A year after the explosion that blinded him, former Navy swimmer is in the Paralympics

BALTIMORE — “Where is he?” said Brian Loeffler, looking down the empty lane of a 50-meter pool at 7 o’clock in the morning.

To his right, a masters’ practice was finishing up. In front of him, early risers were doing laps. He didn’t seem overly concerned that his star swimmer had disappeared.

“There he is,” the coach said, and called to a man at the far end of the pool. “Brad, you’re two lanes over.”

As the swimmer moved along the wall at the shallow end back to the correct lane, Loeffler explained that his charge sometimes submarines under the lane line when sprinting the breaststroke. It wouldn’t happen if he weren’t pushing himself in the final weeks before the Paralympic Games in London.

And also if he weren’t blind.

Bradley Snyder is midway through a seven-event schedule at the Paralympic Games, which end Sept. 9. He won a gold medal in the 100-meter freestyle Friday and a silver in the 50-meter freestyle Saturday. A former captain of the U.S. Naval Academy’s swim team, Snyder never imagined he would be in this meet. Nevertheless, it marks his return to a sport that once helped define who he was, before bad luck changed everything.

In Afghanistan a year ago, a booby-trap bomb blew up in front of Snyder, a Navy lieutenant in an explosive-ordnance disposal unit. His face took the brunt of the blast. He now has two glass eyes.

As part of his rehabilitation, he got back into the swimming pool, where he had spent much of his high school and college years. Five months after the accident, he swam in a meet at the Olympic training center in Colorado. To his surprise, his times made him eligible for monthly stipends and travel expenses to national trials.

“It’s just kind of fed from there,” Snyder said. “The more success I’ve had, the more seriously I’ve taken it.”

He’s been training for the Paralympics at Meadowbrook Aquatic and Fitness Center in Baltimore, the natal pool of Michael Phelps. But Phelps isn’t the reason he’s there. Snyder has an internship at RedOwl Analytics, a tech start-up in Baltimore. Being in the city is part of his strategy to find a new path, as a blind person, at age 28.

In the water, that means preparing for hazards that sighted swimmers don’t give a thought to.
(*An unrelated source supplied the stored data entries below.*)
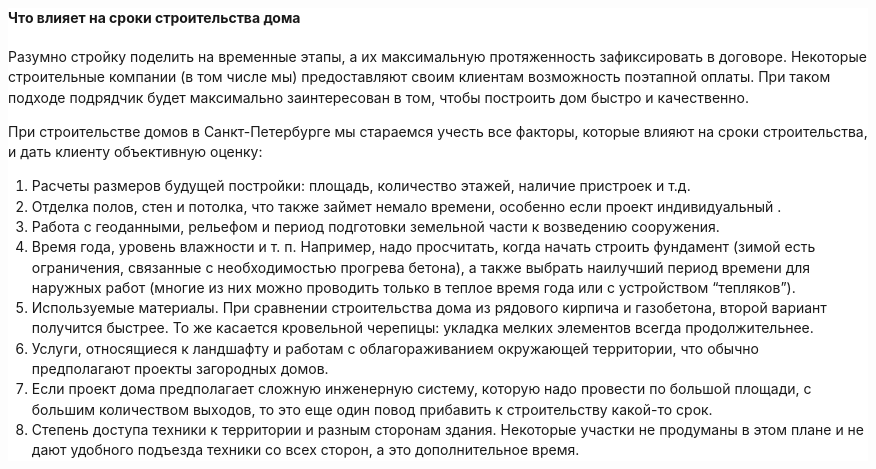 #### Что влияет на сроки строительства дома

Разумно стройку поделить на временные этапы, а их максимальную протяженность зафиксировать в договоре. Некоторые строительные компании (в том числе мы) предоставляют своим клиентам возможность поэтапной оплаты. При таком подходе подрядчик будет максимально заинтересован в том, чтобы построить дом быстро и качественно.

При строительстве домов в Санкт-Петербурге мы стараемся учесть все факторы, которые влияют на сроки строительства, и дать клиенту объективную оценку:

1. Расчеты размеров будущей постройки: площадь, количество этажей, наличие пристроек и т.д.
2. Отделка полов, стен и потолка, что также займет немало времени, особенно если проект индивидуальный .
3. Работа с геоданными, рельефом и период подготовки земельной части к возведению сооружения.
4. Время года, уровень влажности и т. п. Например, надо просчитать, когда начать строить фундамент (зимой есть ограничения, связанные с необходимостью прогрева бетона), а также выбрать наилучший период времени для наружных работ (многие из них можно проводить только в теплое время года или с устройством “тепляков”).
5. Используемые материалы. При сравнении строительства дома из рядового кирпича и газобетона, второй вариант получится быстрее. То же касается кровельной черепицы: укладка мелких элементов всегда продолжительнее.
6. Услуги, относящиеся к ландшафту и работам с облагораживанием окружающей территории, что обычно предполагают проекты загородных домов.
7. Если проект дома предполагает сложную инженерную систему, которую надо провести по большой площади, с большим количеством выходов, то это еще один повод прибавить к строительству какой-то срок.
8. Степень доступа техники к территории и разным сторонам здания. Некоторые участки не продуманы в этом плане и не дают удобного подъезда техники со всех сторон, а это дополнительное время.






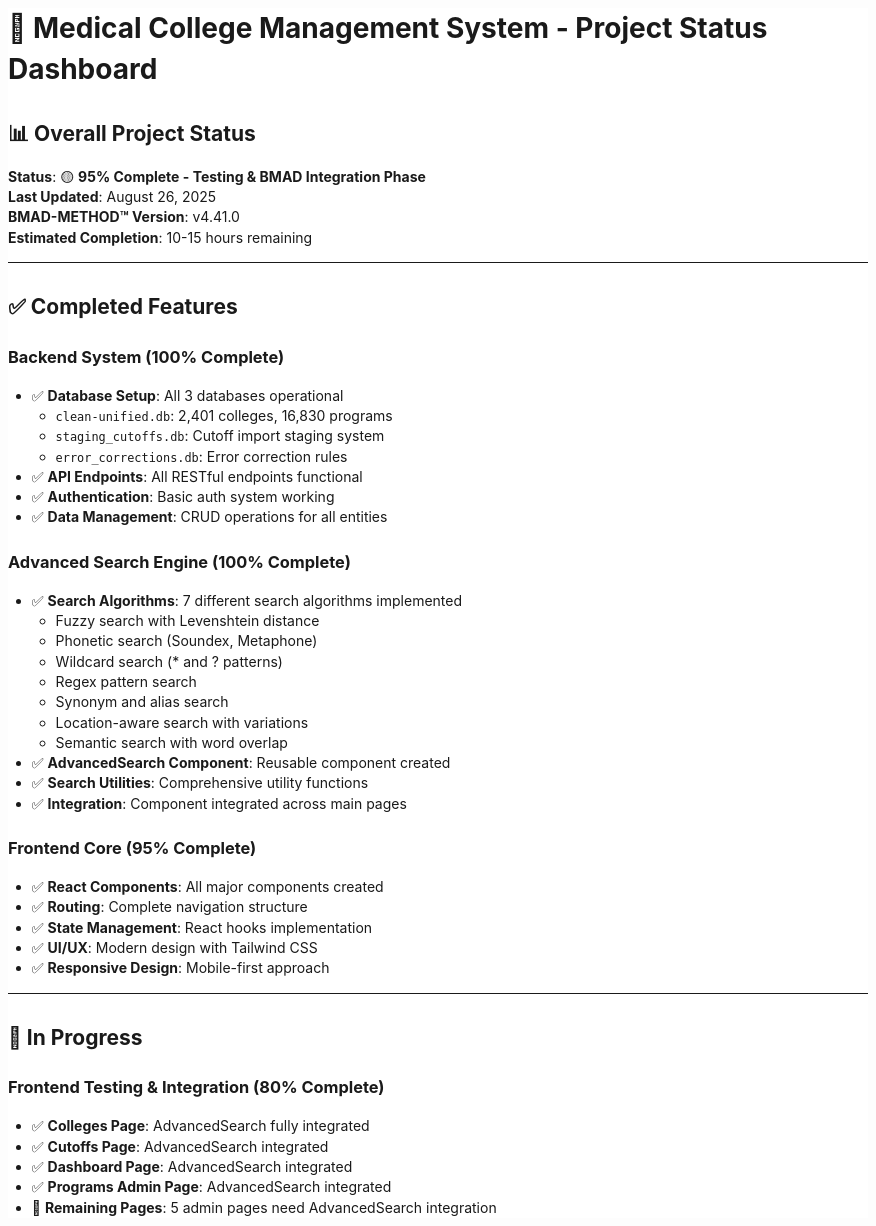 # 🏥 Medical College Management System - Project Status Dashboard

## 📊 **Overall Project Status**

**Status**: 🟡 **95% Complete - Testing & BMAD Integration Phase**  
**Last Updated**: August 26, 2025  
**BMAD-METHOD™ Version**: v4.41.0  
**Estimated Completion**: 10-15 hours remaining

---

## ✅ **Completed Features**

### **Backend System (100% Complete)**
- ✅ **Database Setup**: All 3 databases operational
  - `clean-unified.db`: 2,401 colleges, 16,830 programs
  - `staging_cutoffs.db`: Cutoff import staging system
  - `error_corrections.db`: Error correction rules
- ✅ **API Endpoints**: All RESTful endpoints functional
- ✅ **Authentication**: Basic auth system working
- ✅ **Data Management**: CRUD operations for all entities

### **Advanced Search Engine (100% Complete)**
- ✅ **Search Algorithms**: 7 different search algorithms implemented
  - Fuzzy search with Levenshtein distance
  - Phonetic search (Soundex, Metaphone)
  - Wildcard search (* and ? patterns)
  - Regex pattern search
  - Synonym and alias search
  - Location-aware search with variations
  - Semantic search with word overlap
- ✅ **AdvancedSearch Component**: Reusable component created
- ✅ **Search Utilities**: Comprehensive utility functions
- ✅ **Integration**: Component integrated across main pages

### **Frontend Core (95% Complete)**
- ✅ **React Components**: All major components created
- ✅ **Routing**: Complete navigation structure
- ✅ **State Management**: React hooks implementation
- ✅ **UI/UX**: Modern design with Tailwind CSS
- ✅ **Responsive Design**: Mobile-first approach

---

## 🔄 **In Progress**

### **Frontend Testing & Integration (80% Complete)**
- ✅ **Colleges Page**: AdvancedSearch fully integrated
- ✅ **Cutoffs Page**: AdvancedSearch integrated
- ✅ **Dashboard Page**: AdvancedSearch integrated
- ✅ **Programs Admin Page**: AdvancedSearch integrated
- 🔄 **Remaining Pages**: 5 admin pages need AdvancedSearch integration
During practice, he wears basketball “shooting sleeves” to protect his arms from the lane lines, plastic disks strung on a cable that are painful to hit on the downstroke of freestyle or butterfly. However, he counts on brushing the lane line at least once every lap, a maneuver that gives him a sense of where he is. He counts strokes and knows how many it takes to get him to a wall 25 or 50 meters away.

Turning is especially tricky. In races, at the end of each lane there’s a person with a stick that has a rubber ball attached to the end. As the swimmer approaches the wall, the assistant taps his or her back with the stick at the exact moment the person should initiate a turn. That way the competitor can swim hard without fearing a crash into the wall.

“It takes a lot of trust,” said Loeffler, 43, who is the varsity swim coach at Loyola University of Maryland and a coach of the U.S. Paralympic team.